Chapter 102 Erosion and Sediment Pollution Control

The Chapter 102 regulations (also known as erosion and sediment control regulations, or E&S regulations for short) are regulations aimed at preventing “muddy water” from entering wells, sinkholes, streams, waterways, and any other “clean” water found in the state. It is against these regulations to conduct earth-moving activities of any kind that cause erosion of soils that leads to sediment-laden water (“muddy water”) leaving the site and traveling onto someone else’s property, or into streams, ditches, waterways, wetlands, sinkholes, or private/ public wells. As a general way of thinking, if you are involved in activities that cause muddy water to leave your site, you may be in violation of the Chapter 102 regulations. E&S regulations require that any sediment-laden water (“dirty” water) be treated to remove sediment prior to this water leaving your site. Treating usually occurs by filtering water through a number of measures that allows sediment to “settle out”. Silt fence, straw bale barriers, rock filters, and settling ponds are common examples of how sediment is removed.

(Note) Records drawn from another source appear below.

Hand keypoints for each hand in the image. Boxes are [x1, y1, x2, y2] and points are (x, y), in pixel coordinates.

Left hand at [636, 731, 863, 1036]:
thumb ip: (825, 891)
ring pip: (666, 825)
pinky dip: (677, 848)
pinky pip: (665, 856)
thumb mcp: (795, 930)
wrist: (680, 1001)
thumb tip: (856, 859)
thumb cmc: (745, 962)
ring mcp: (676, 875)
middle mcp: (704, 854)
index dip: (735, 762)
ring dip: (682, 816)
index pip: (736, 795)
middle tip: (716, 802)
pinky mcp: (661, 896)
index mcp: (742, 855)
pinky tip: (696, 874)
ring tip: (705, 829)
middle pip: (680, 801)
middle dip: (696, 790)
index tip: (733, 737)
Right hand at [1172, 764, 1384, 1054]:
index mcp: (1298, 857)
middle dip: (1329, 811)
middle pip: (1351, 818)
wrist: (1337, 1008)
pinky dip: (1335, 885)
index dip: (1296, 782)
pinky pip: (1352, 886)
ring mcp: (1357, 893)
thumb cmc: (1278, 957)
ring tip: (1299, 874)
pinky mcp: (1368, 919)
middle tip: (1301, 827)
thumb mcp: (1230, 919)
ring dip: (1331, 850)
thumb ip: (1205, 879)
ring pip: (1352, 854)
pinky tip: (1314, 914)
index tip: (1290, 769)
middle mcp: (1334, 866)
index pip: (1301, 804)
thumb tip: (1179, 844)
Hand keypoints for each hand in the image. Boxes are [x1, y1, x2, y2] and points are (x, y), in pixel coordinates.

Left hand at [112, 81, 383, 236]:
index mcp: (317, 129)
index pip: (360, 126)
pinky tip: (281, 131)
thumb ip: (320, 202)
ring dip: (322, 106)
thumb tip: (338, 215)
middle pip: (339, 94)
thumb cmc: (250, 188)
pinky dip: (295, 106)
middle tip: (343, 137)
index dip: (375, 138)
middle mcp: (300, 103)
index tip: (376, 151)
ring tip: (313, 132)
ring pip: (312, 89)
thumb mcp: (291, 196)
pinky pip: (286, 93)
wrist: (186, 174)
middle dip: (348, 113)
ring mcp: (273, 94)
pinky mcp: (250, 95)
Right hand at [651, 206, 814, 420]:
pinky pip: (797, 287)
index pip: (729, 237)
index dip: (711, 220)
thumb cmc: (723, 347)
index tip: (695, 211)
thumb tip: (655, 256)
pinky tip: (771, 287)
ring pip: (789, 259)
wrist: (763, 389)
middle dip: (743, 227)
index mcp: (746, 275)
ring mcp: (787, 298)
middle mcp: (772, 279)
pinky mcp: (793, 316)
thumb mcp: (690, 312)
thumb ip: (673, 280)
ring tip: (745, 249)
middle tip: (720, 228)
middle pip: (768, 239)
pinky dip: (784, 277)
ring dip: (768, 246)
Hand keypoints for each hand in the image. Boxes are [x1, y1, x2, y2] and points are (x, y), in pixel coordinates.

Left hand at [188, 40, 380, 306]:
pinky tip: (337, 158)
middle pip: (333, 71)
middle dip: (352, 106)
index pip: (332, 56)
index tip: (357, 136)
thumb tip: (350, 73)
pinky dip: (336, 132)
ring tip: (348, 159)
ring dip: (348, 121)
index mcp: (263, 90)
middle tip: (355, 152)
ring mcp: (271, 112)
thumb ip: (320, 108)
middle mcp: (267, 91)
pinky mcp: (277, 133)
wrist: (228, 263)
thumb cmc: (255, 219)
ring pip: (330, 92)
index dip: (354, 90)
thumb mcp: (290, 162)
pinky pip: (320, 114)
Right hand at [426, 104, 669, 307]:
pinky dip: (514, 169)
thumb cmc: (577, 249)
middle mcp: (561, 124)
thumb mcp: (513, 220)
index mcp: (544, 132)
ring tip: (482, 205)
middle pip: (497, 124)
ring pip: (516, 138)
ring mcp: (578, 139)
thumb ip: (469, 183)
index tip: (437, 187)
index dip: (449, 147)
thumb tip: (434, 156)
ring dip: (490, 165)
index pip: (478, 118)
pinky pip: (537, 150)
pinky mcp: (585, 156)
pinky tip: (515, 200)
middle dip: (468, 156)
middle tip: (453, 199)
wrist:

This point needs to be made: the easiest, cheapest, and most environmentally sound way to deal with erosion is to prevent it from happening (or limiting the potential for erosion). This can be done in any number of ways, such as: clear the site in stages, only clearing the areas where work will be done immediately; re-seeding and mulching all disturbed areas immediately after grading is complete; retain as much vegetation (grass and tree cover) on site as possible. The District can provide you with an Erosion and Sedimentation Guide for smaller projects if you or someone you know would be interested.

As written under Chapter 102, if you are planning any size construction activity in PA, Chapter 102 and the PA Clean Streams Law require that steps be taken to prevent erosion and/ or treat sediment-laden water in the construction areas prior to the start of construction. Sites adjacent to a watercourse or wetlands, or associated with steep slopes, are particularly sensitive. If erosion occurs on site and dirty water enters another property, a waterway of any size, or a wetland, the Department or the Conservation District may request to see a written E&S plan, or may require that a plan and/ or specific measures be installed. An E&S plan is a written depiction of what steps are to be taken to prevent erosion and treat any “dirty” water before discharging this water off-site.

If you are planning to disturb more than 5000 square feet (approx. 1/10 ac.) during earth-moving or if your site is located in a special protection (SP) watershed, Chapter 102 requires an E&S plan be developed and implemented on site prior to starting earthmoving activities. Watershed listings can be found at: In such situations you are not required to submit an E&S plan to the District, although we encourage everyone to work closely with the District. We offer free technical assistance/ guidance to any interested party (you are still required to take steps to prevent “muddy water” from leaving your site).

Generally speaking, there are three ways that you would be REQUIRED to submit a written E&S plan for review and approval by the Conservation District prior to starting earthmoving activities. One: you are going to disturb one or more acres over the life of the project and are required to submit for an NPDES permit (see below). Two: a local, state, or federal entity with which you need approval/ permits requires that you provide an approved E&S plan before they will approve/ permit your project/ activity. Three: your activities are determined by either the Department or the Conservation District to have the potential to discharge sediment-laden (dirty) water into a stream, watercourse, wetland, etc.

REMEMBER: under the Clean Streams Law and the Chapter 102 regulations both the landowner and the contractors may be held responsible when sediment-laden water is running or discharged from a construction site.